The new home itself will be 1,589 square feet. Pasceri said he doesn’t believe that size of a home is too large for the property.

“It’s an extremely tiny lot. But with a 1,500 square foot residence, I didn’t think that was too much on that lot in terms of density,” he said in an interview after the zoning board meeting.

In all, the project was granted eight zoning variances that will allow the Dunfees to squeeze the bigger house on the undersized lot.

The board approved variances for minimum buildable lot size, minimum lot width, minimum lot depth, minimum front yard, minimum rear yard, aggregate side yard setback, maximum building coverage and maximum floor-area ratio, according to the zoning documents.

Bill Dunfee, who was elated with the board’s vote, explained that his family has owned the old house since the 1940s. It was originally bought by his grandfather, William Simpson.

The house predates his grandfather’s ownership. Dunfee estimated the home is about 90 years old.

Bill and Peggy Dunfee own the house with their sons, Joseph and Gennard, and use it as a summer vacation home.
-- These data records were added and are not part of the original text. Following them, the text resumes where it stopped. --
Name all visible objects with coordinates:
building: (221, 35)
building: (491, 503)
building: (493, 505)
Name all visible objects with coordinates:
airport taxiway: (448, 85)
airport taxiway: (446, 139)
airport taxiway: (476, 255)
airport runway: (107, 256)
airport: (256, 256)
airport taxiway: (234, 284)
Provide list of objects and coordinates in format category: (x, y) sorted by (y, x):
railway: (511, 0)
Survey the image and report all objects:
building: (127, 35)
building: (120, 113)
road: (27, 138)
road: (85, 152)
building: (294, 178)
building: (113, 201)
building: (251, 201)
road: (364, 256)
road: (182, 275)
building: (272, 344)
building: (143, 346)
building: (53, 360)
During testimony before the zoning board, Bill Dunfee said now that he is retired, he and his wife plan to spend more time at the shore and will need a larger vacation home to accommodate their children and grandchildren.

A three-story home under construction next door to the Dunfees’ yellow house is also being built on a tiny lot.

The existing house appears to be a converted garage with a one-bedroom apartment built on top of it, according to Brian J. Murphy, the Dunfees’ engineer and professional planner.

In his testimony to the zoning board, Murphy said the new home will be far more attractive than the old house and will also be much safer because it will comply with current flood requirements. The old home does not meet existing flood standards.

Murphy also said the Dunfees’ new home will be compatible with the surrounding Pleasure Avenue neighborhood, which has undergone a transformation with larger houses replacing smaller ones. Another new three-story house directly next door to the Dunfees’ property is being built on a tiny lot.

“This is a very unique block in the city. I don’t believe it will set a precedent in any way,” Murphy told the zoning board about the Dunfees’ proposed home.

The project has been pending before the zoning board for months. The Dunfees downsized their proposed home from the original plan for four bedrooms and three bathrooms to three bedrooms and two bathrooms.

By eliminating one bedroom and one bathroom, they reduced the home from a total of 2,026 square feet to 1,589 square feet.

The home will also include an elevator. Bill Dunfee told the zoning board he suffers from arthritis and will need an elevator to go up and down three stories.

The existing home can accommodate no more than two parking spaces, but the Dunfees’ new house will include room for four parking spaces, including two tucked inside a garage and two others outside.

The Dunfees’ team of consultants includes, from left, attorney Donald Wilkinson, architect Blane Steinman and professional planner Brian J. Murphy.